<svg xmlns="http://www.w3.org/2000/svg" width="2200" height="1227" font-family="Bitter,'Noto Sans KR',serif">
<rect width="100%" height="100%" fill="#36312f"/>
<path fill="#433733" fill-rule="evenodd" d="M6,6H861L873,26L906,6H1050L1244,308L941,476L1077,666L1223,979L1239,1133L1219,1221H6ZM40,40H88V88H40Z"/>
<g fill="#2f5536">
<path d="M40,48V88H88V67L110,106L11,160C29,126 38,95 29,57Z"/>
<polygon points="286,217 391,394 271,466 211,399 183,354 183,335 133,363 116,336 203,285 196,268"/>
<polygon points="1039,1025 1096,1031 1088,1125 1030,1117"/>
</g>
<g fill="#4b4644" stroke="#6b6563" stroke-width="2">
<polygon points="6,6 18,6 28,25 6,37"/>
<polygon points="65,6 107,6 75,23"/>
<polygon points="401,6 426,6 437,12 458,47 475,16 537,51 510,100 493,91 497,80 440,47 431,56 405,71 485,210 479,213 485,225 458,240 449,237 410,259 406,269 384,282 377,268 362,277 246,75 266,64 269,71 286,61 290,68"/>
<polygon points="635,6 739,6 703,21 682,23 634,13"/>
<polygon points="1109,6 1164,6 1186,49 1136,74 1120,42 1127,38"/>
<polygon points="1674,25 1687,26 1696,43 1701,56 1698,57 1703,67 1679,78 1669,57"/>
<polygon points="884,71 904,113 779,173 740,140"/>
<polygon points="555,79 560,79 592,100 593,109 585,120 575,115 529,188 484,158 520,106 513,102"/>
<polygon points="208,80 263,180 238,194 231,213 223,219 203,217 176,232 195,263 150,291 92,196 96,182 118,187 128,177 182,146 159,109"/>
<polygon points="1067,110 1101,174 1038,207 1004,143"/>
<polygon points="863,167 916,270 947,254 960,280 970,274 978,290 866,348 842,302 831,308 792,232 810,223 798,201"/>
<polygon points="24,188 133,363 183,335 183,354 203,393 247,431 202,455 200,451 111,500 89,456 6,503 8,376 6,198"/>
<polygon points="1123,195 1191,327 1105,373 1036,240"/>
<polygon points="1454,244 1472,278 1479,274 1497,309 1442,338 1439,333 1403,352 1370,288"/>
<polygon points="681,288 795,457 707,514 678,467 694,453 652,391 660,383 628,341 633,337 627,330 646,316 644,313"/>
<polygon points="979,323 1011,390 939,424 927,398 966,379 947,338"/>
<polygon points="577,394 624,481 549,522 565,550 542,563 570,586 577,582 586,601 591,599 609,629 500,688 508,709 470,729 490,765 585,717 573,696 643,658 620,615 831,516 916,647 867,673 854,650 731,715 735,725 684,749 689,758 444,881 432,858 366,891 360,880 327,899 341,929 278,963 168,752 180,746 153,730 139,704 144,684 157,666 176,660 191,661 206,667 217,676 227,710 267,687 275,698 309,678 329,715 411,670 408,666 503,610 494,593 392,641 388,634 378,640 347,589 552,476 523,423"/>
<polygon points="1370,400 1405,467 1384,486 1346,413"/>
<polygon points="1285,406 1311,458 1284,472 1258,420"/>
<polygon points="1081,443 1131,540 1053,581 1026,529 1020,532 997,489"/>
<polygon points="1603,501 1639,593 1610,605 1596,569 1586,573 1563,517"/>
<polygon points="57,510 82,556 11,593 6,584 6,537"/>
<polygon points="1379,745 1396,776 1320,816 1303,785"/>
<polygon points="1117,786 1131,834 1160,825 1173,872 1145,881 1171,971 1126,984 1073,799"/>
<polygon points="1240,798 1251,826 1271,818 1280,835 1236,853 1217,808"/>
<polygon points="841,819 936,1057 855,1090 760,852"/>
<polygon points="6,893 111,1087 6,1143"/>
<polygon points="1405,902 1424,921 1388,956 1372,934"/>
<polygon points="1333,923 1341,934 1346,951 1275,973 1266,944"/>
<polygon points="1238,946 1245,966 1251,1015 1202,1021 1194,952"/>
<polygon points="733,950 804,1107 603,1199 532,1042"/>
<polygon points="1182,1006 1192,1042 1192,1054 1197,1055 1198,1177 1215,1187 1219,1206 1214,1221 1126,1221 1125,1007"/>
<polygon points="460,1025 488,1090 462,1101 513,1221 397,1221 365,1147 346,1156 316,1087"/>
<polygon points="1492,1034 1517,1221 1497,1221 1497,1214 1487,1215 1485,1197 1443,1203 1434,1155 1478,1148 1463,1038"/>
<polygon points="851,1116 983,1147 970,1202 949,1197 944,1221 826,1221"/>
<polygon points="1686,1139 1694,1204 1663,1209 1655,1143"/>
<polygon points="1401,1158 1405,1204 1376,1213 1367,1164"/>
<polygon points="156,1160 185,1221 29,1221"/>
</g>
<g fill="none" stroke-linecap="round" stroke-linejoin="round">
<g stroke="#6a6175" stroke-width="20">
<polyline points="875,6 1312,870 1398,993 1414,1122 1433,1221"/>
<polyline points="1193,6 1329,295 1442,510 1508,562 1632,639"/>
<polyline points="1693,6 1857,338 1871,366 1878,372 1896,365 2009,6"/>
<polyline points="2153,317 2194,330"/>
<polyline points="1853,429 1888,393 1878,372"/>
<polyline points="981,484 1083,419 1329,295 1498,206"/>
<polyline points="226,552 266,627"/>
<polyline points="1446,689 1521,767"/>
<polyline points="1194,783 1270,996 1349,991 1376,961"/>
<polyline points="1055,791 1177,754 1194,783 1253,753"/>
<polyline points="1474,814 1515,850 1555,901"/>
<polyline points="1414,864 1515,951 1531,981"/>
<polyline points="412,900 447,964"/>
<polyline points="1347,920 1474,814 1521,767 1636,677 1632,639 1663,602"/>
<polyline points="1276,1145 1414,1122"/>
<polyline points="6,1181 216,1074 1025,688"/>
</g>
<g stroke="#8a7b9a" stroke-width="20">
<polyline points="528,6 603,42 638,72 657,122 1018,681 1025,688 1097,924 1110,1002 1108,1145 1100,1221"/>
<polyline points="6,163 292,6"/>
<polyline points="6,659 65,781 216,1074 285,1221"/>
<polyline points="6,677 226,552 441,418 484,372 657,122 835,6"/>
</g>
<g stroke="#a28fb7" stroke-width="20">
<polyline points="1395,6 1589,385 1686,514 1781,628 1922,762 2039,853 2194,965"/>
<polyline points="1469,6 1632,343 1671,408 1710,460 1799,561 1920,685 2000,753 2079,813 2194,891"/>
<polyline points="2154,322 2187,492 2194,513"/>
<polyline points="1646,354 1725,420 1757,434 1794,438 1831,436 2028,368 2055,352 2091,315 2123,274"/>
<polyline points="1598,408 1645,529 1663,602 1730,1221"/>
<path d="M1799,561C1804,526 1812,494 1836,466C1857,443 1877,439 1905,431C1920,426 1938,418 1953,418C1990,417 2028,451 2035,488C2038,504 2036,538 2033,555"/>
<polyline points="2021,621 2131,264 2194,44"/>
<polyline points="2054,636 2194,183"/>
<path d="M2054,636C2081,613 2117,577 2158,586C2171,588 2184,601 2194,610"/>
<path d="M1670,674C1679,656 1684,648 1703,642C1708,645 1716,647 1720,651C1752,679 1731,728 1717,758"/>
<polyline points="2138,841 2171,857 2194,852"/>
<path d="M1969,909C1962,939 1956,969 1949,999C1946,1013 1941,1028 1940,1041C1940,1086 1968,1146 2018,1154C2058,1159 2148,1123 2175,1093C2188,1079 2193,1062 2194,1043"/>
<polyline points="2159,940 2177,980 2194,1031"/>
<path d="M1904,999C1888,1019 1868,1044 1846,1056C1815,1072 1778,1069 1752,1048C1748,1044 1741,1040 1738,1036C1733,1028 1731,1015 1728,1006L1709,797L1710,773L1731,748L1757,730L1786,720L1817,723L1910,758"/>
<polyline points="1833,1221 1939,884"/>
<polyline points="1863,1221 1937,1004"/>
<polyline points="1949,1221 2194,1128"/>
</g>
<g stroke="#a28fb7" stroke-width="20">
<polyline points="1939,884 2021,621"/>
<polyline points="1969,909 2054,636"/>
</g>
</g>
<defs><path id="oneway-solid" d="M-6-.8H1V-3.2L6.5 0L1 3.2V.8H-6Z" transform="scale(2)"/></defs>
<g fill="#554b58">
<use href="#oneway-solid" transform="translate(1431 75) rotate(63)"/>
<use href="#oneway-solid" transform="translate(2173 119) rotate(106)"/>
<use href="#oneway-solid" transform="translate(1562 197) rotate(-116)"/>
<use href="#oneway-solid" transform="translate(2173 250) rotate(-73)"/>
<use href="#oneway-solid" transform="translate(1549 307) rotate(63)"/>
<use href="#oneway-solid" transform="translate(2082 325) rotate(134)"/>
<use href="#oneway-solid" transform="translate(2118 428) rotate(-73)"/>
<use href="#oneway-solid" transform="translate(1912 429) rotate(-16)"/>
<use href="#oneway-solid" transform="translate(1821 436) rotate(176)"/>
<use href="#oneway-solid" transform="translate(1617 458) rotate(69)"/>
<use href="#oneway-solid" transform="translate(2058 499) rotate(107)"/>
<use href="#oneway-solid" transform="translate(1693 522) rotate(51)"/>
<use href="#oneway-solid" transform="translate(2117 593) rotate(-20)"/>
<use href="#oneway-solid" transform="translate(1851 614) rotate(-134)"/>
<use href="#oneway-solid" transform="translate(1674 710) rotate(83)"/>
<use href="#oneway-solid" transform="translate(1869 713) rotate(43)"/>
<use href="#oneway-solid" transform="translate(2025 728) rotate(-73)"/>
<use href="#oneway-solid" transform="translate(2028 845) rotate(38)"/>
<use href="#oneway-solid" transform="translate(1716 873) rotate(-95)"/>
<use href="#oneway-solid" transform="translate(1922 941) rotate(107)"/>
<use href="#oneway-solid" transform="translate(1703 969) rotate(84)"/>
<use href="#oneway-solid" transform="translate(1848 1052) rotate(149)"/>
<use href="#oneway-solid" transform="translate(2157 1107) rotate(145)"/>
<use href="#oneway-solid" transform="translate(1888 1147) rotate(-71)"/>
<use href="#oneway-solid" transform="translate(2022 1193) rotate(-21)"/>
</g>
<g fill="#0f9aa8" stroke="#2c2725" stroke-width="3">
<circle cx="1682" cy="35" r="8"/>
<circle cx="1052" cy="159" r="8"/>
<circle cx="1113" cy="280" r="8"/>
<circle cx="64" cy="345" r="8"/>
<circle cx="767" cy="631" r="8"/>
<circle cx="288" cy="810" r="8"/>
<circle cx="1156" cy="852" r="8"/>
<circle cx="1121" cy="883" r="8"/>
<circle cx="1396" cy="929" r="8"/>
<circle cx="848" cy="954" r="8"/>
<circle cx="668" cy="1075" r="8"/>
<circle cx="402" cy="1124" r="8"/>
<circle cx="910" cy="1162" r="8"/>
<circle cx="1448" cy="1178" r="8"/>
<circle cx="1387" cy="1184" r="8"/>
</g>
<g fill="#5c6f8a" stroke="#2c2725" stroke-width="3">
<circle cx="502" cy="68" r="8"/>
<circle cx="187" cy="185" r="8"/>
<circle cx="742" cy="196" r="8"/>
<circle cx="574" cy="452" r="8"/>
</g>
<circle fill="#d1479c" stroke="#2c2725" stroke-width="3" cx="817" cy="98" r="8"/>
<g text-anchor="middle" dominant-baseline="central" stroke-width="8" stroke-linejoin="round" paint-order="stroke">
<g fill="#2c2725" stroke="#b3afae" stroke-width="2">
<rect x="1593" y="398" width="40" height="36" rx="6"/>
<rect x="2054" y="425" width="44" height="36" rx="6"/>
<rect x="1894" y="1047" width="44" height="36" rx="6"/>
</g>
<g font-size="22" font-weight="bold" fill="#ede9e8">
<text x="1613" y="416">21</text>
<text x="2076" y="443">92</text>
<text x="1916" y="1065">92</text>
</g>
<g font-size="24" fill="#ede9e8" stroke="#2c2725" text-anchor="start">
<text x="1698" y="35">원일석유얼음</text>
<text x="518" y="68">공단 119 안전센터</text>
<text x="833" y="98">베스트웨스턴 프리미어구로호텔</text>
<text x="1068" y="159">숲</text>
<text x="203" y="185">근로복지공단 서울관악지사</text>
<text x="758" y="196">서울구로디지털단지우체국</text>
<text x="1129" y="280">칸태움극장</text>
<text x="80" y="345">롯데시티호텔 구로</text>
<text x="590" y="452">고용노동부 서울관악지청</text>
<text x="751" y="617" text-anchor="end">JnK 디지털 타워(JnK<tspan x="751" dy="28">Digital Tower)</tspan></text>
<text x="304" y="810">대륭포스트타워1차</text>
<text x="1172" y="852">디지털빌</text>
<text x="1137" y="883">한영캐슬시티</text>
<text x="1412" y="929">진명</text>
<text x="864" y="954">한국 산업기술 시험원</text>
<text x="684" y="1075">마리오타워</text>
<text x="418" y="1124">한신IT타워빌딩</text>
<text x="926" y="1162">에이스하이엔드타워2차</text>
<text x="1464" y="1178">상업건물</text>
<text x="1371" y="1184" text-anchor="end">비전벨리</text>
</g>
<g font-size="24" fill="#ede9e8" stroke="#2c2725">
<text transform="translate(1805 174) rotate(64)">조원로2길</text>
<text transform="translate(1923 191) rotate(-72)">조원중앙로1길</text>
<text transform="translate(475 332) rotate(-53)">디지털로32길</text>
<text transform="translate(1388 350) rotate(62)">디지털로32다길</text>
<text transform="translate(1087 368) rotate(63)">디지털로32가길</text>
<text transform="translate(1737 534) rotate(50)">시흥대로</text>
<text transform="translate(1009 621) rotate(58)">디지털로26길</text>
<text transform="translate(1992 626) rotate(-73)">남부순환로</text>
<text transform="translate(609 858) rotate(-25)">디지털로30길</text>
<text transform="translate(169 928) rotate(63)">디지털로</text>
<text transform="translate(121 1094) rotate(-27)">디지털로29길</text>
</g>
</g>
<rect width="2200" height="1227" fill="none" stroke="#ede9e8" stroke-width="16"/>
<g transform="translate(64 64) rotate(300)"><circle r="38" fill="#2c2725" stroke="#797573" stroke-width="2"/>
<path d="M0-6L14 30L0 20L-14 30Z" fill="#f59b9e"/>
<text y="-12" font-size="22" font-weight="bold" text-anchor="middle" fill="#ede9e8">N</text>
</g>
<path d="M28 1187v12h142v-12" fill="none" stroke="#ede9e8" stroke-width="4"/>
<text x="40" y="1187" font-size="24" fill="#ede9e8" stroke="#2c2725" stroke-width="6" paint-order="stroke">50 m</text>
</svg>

#####

- [Activity]
Only the number is required: state how many lines of the entries hold the word "weight".

- [Response to the exercise]
2